§ PROBLEM TO WORK ON
Could you convert the listing below into a Markdown table with the columns Row and Line, numbering each line and leaving out the blank ones?

§ INFORMATION GIVEN
[start]

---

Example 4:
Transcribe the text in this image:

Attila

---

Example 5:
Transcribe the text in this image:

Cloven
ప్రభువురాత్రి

[end]

§ WORKED SOLUTION
| Row | Line |
|---|---|
| 1 | --- |
| 2 | Example 4: |
| 3 | Transcribe the text in this image: |
| 4 | Attila |
| 5 | --- |
| 6 | Example 5: |
| 7 | Transcribe the text in this image: |
| 8 | Cloven |
| 9 | ప్రభువురాత్రి |